**GOAL OF THE EXERCISE:** Count the lines in the entries below that contain the word "Kerschenbach". Give the number and nothing else.

**INPUT FOR THIS TASK:**

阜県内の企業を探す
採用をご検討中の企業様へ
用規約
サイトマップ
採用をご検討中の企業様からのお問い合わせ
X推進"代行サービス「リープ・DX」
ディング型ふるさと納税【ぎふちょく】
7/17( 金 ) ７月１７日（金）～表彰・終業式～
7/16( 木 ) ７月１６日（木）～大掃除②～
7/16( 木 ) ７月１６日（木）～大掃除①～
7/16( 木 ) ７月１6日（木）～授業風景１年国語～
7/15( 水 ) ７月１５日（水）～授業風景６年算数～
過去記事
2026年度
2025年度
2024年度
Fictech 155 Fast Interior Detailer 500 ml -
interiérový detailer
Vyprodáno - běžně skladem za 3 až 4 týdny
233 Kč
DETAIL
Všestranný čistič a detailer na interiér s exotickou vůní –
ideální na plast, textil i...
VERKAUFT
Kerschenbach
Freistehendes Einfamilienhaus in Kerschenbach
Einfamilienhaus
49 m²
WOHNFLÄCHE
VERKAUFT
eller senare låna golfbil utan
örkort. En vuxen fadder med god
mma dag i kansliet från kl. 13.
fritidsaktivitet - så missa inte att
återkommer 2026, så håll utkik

**REPLY TO THE TASK:** 2